I'm thinking about making the booth out of wood, cutting a hole either thru the top or the back of the booth, getting a dryer vent tube and hooking that up to some type of exhaust fan in a window.


----------



## scottnkat

Rns1016 said:


> So yesterday I used my new airbrush system and kinda made my basement foggy with some air-spray and was a bit smelly. So I'm going to try to make a spray booth for my basement, any ideas guys?
> 
> I'm thinking about making the booth out of wood, cutting a hole either thru the top or the back of the booth, getting a dryer vent tube and hooking that up to some type of exhaust fan in a window.


That is a very popular way of making a spray booth. Regarding the fan, just be sure that it will be okay with the flammable fumes going through it. You certainly don't want a fire. But I have seen spray booths made for $25 including the fan, so it's not a bad deal. There's a few threads on this site about that same thing - check 'em out and you may get some tips


----------



## Rns1016

Thank you scott for the info...


----------



## Schwinnster

scottnkat said:


> That is a very popular way of making a spray booth. Regarding the fan, just be sure that it will be okay with the flammable fumes going through it. You certainly don't want a fire....
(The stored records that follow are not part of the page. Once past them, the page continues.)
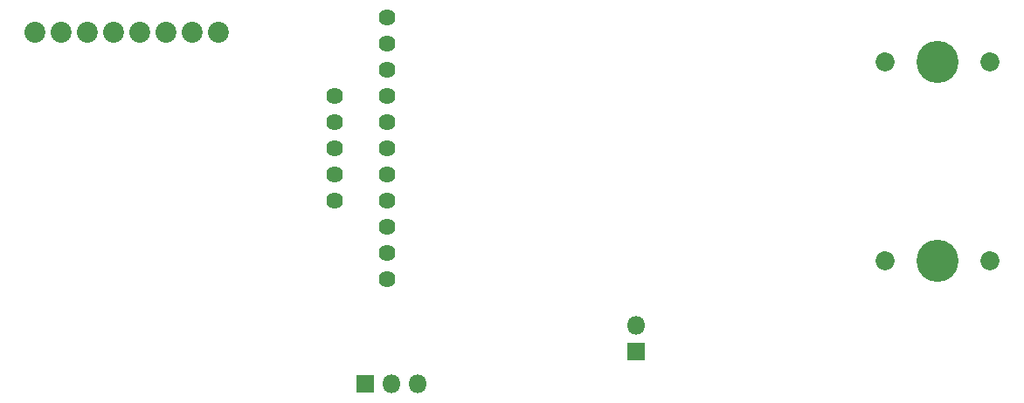
<source format=gbr>
G04 #@! TF.GenerationSoftware,KiCad,Pcbnew,(5.1.6)-1*
G04 #@! TF.CreationDate,2020-11-30T20:52:42-08:00*
G04 #@! TF.ProjectId,pcb2,70636232-2e6b-4696-9361-645f70636258,rev?*
G04 #@! TF.SameCoordinates,Original*
G04 #@! TF.FileFunction,Soldermask,Top*
G04 #@! TF.FilePolarity,Negative*
%FSLAX46Y46*%
G04 Gerber Fmt 4.6, Leading zero omitted, Abs format (unit mm)*
G04 Created by KiCad (PCBNEW (5.1.6)-1) date 2020-11-30 20:52:42*
%MOMM*%
%LPD*%
G01*
G04 APERTURE LIST*
%ADD10C,1.624000*%
%ADD11C,2.030000*%
%ADD12R,1.800000X1.800000*%
%ADD13O,1.800000X1.800000*%
%ADD14C,1.850000*%
%ADD15C,4.087800*%
G04 APERTURE END LIST*
D10*
G04 #@! TO.C,JP1*
X127000000Y-63500000D03*
X127000000Y-66040000D03*
X127000000Y-68580000D03*
X127000000Y-71120000D03*
X127000000Y-73660000D03*
X127000000Y-76200000D03*
X127000000Y-78740000D03*
X127000000Y-81280000D03*
X127000000Y-83820000D03*
X127000000Y-86360000D03*
X127000000Y-88900000D03*
G04 #@! TD*
D11*
G04 #@! TO.C,A1*
X110617000Y-64897000D03*
X108077000Y-64897000D03*
X105537000Y-64897000D03*
X102997000Y-64897000D03*
X100457000Y-64897000D03*
X97917000Y-64897000D03*
X95377000Y-64897000D03*
X92837000Y-64897000D03*
G04 #@! TD*
D12*
G04 #@! TO.C,JP2*
X151104600Y-95885000D03*
D13*
X151104600Y-93345000D03*
G04 #@! TD*
D10*
G04 #@! TO.C,JP3*
X121920000Y-71120000D03*
X121920000Y-73660000D03*
X121920000Y-76200000D03*
X121920000Y-78740000D03*
X121920000Y-81280000D03*
G04 #@! TD*
D14*
G04 #@! TO.C,SW1*
X185420000Y-67818000D03*
X175260000Y-67818000D03*
D15*
X180340000Y-67818000D03*
G04 #@! TD*
D12*
G04 #@! TO.C,SW2*
X124885401Y-99061001D03*
D13*
X127425401Y-99061001D03*
X129965401Y-99061001D03*
G04 #@! TD*
D15*
G04 #@! TO.C,SW3*
X180340000Y-87071200D03*
D14*
X175260000Y-87071200D03*
X185420000Y-87071200D03*
G04 #@! TD*
M02*

</source>
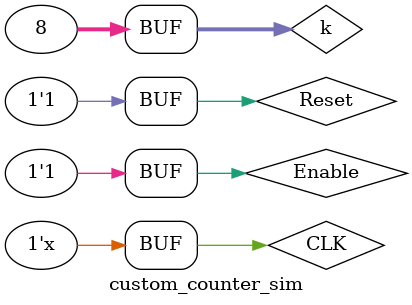
<source format=v>
`timescale 1ns / 1ps

module custom_counter_sim;

reg CLK;
reg Reset;
reg Enable;
wire [2:0] Q;
integer k;

custom_counter ttul(.CLK(CLK), .Reset(Reset), .Enable(Enable), .Q(Q));

always #1 CLK = !CLK;

initial
    begin
        // Reset high, enable low
        CLK = 0; Reset = 1; Enable = 0;
        for(k = 0; k < 8; k = k + 1)
            #2;
            
        // Reset low, enable high
        CLK = 0; Reset = 0; Enable = 1;
        for(k = 0; k < 16; k = k + 1)
            #2;
            
        // Reset high, enable high
        CLK = 0; Reset = 1; Enable = 1;
        for(k = 0; k < 8; k = k + 1)
            #2;
        
        // Reset low, enable low
        CLK = 0; Reset = 1; Enable = 1;
        for(k = 0; k < 8; k = k + 1)
            #2;
             
    end 

endmodule

</source>
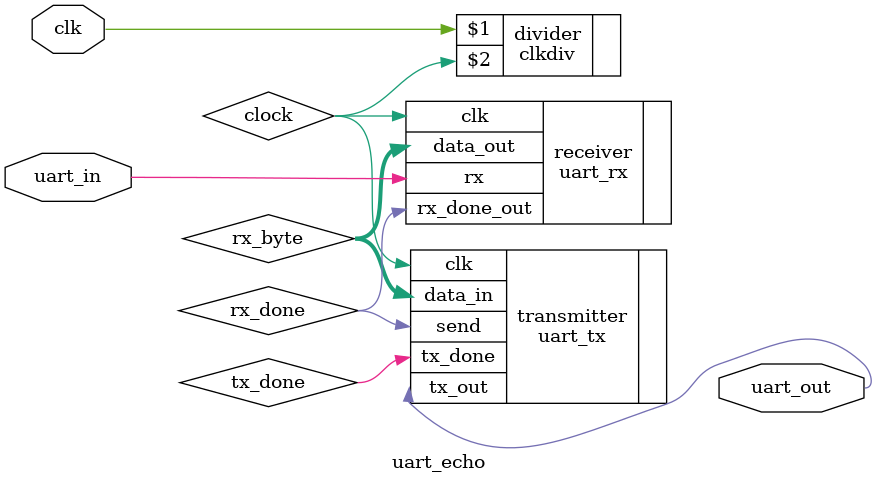
<source format=v>
`timescale 100ns / 10ns

/*
 * uart_echo - Echo module for UART testing. 
 * Receives byte values on uart_rx input, writes them back on uart_tx afterward.
 *
 * Module interface:
 *  - clk requires 100 MHz clock input.
 *  - uart_in connects to UART RX pin of the Arty A7 board.
 *  - uart_out connects to UART TX pin of the Arty A7 board.
 *
 * See uart_echo design constraint file (uart_echo.xdc) for pin IDs.
 */
module uart_echo(
    input clk,
    input uart_in,
    output uart_out
    );

    wire clock;
    wire rx_done;
    wire tx_done;
    wire [7:0] rx_byte;

    clkdiv divider(clk, clock);

    uart_rx receiver(.clk(clock),
                     .rx(uart_in),
                     .rx_done_out(rx_done),
                     .data_out(rx_byte));

    uart_tx transmitter(.clk(clock),
                        .data_in(rx_byte),
                        .send(rx_done),
                        .tx_out(uart_out),
                        .tx_done(tx_done));

endmodule

</source>
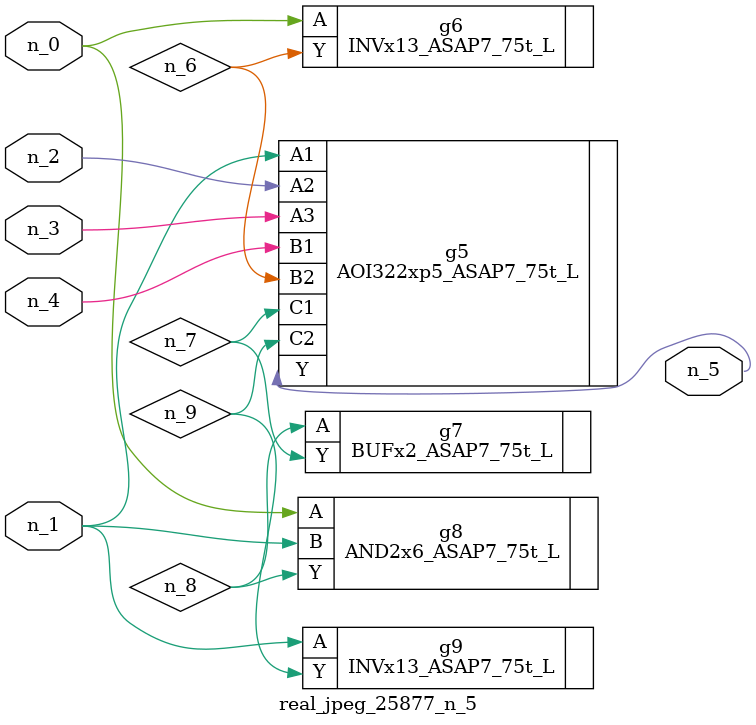
<source format=v>
module real_jpeg_25877_n_5 (n_4, n_0, n_1, n_2, n_3, n_5);

input n_4;
input n_0;
input n_1;
input n_2;
input n_3;

output n_5;

wire n_8;
wire n_6;
wire n_7;
wire n_9;

INVx13_ASAP7_75t_L g6 ( 
.A(n_0),
.Y(n_6)
);

AND2x6_ASAP7_75t_L g8 ( 
.A(n_0),
.B(n_1),
.Y(n_8)
);

AOI322xp5_ASAP7_75t_L g5 ( 
.A1(n_1),
.A2(n_2),
.A3(n_3),
.B1(n_4),
.B2(n_6),
.C1(n_7),
.C2(n_9),
.Y(n_5)
);

INVx13_ASAP7_75t_L g9 ( 
.A(n_1),
.Y(n_9)
);

BUFx2_ASAP7_75t_L g7 ( 
.A(n_8),
.Y(n_7)
);


endmodule
</source>
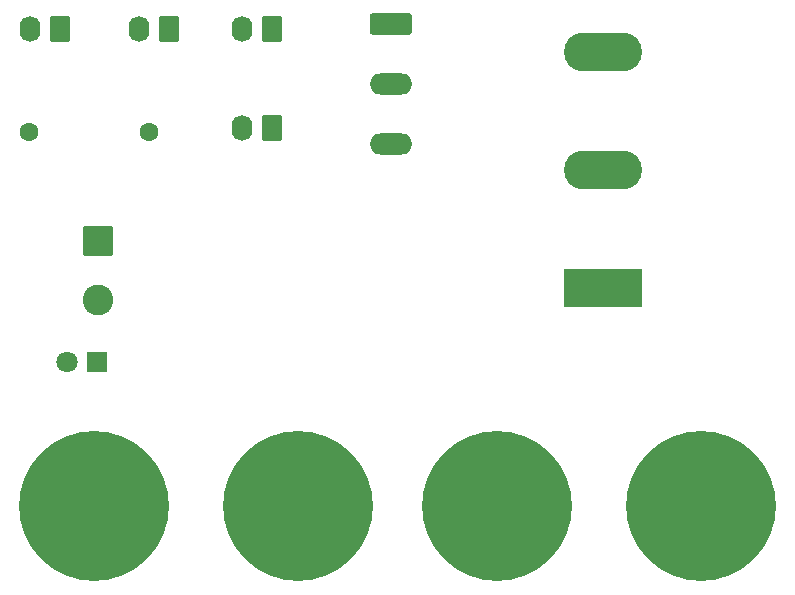
<source format=gbr>
%TF.GenerationSoftware,KiCad,Pcbnew,9.0.3*%
%TF.CreationDate,2025-08-21T00:29:16-03:00*%
%TF.ProjectId,PCB_Interfaz,5043425f-496e-4746-9572-66617a2e6b69,rev?*%
%TF.SameCoordinates,Original*%
%TF.FileFunction,Soldermask,Bot*%
%TF.FilePolarity,Negative*%
%FSLAX46Y46*%
G04 Gerber Fmt 4.6, Leading zero omitted, Abs format (unit mm)*
G04 Created by KiCad (PCBNEW 9.0.3) date 2025-08-21 00:29:16*
%MOMM*%
%LPD*%
G01*
G04 APERTURE LIST*
G04 Aperture macros list*
%AMRoundRect*
0 Rectangle with rounded corners*
0 $1 Rounding radius*
0 $2 $3 $4 $5 $6 $7 $8 $9 X,Y pos of 4 corners*
0 Add a 4 corners polygon primitive as box body*
4,1,4,$2,$3,$4,$5,$6,$7,$8,$9,$2,$3,0*
0 Add four circle primitives for the rounded corners*
1,1,$1+$1,$2,$3*
1,1,$1+$1,$4,$5*
1,1,$1+$1,$6,$7*
1,1,$1+$1,$8,$9*
0 Add four rect primitives between the rounded corners*
20,1,$1+$1,$2,$3,$4,$5,0*
20,1,$1+$1,$4,$5,$6,$7,0*
20,1,$1+$1,$6,$7,$8,$9,0*
20,1,$1+$1,$8,$9,$2,$3,0*%
G04 Aperture macros list end*
%ADD10RoundRect,0.250000X0.620000X0.845000X-0.620000X0.845000X-0.620000X-0.845000X0.620000X-0.845000X0*%
%ADD11O,1.740000X2.190000*%
%ADD12C,12.700000*%
%ADD13RoundRect,0.250000X-1.550000X0.650000X-1.550000X-0.650000X1.550000X-0.650000X1.550000X0.650000X0*%
%ADD14O,3.600000X1.800000*%
%ADD15R,6.600000X3.300000*%
%ADD16O,6.600000X3.300000*%
%ADD17C,1.600000*%
%ADD18RoundRect,0.250000X-1.050000X1.050000X-1.050000X-1.050000X1.050000X-1.050000X1.050000X1.050000X0*%
%ADD19C,2.600000*%
%ADD20R,1.800000X1.800000*%
%ADD21C,1.800000*%
G04 APERTURE END LIST*
D10*
%TO.C,Inv_Pwr1*%
X90788000Y-84455000D03*
D11*
X88248000Y-84455000D03*
%TD*%
D12*
%TO.C,Pw_In-1*%
X127850000Y-124802000D03*
X145122000Y-124802000D03*
%TD*%
D13*
%TO.C,Motor_Out2*%
X118833000Y-84035000D03*
D14*
X118833000Y-89115000D03*
X118833000Y-94195000D03*
%TD*%
D15*
%TO.C,Motor_Pwr1*%
X136779000Y-106393000D03*
D16*
X136779000Y-96393000D03*
X136779000Y-86393000D03*
%TD*%
D17*
%TO.C,R48*%
X98386000Y-93179000D03*
X88226000Y-93179000D03*
%TD*%
D10*
%TO.C,Cnv_Pwr1*%
X100037000Y-84416000D03*
D11*
X97497000Y-84416000D03*
%TD*%
D10*
%TO.C,Cooler1*%
X108800000Y-84455000D03*
D11*
X106260000Y-84455000D03*
%TD*%
D18*
%TO.C,12V_Pwr1*%
X94061500Y-102402000D03*
D19*
X94061500Y-107402000D03*
%TD*%
D10*
%TO.C,Inv_Pwr2*%
X108800000Y-92818000D03*
D11*
X106260000Y-92818000D03*
%TD*%
D12*
%TO.C,Pw_In+1*%
X93687000Y-124802000D03*
X110959000Y-124802000D03*
%TD*%
D20*
%TO.C,D11*%
X93980000Y-112649000D03*
D21*
X91440000Y-112649000D03*
%TD*%
M02*

</source>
*Or an explosion.* Can't stress that enough. When I thought of making my own spray booth, I went looking, and reading a lot of info, as Scott has recommended. I saw quite a few places where guys had had explosions when the flammable paint fumes were ignited by a spark from the brushes in the vent fan motors. Wasn't worth the worry of, and possible catastrophe for me, so I spent about $325 for my Paasche spray booth.


----------



## superduty455

If you are going to make your own booth check out this link:

Paint Booth Design

It should answer a lot of questions as well as with the design.

Also check out the booths by Paasche and Pace, both very nice.
Chris


----------



## scottnkat

I have a Paasche spray booth - I can attest to how nice it is, for sure.


----------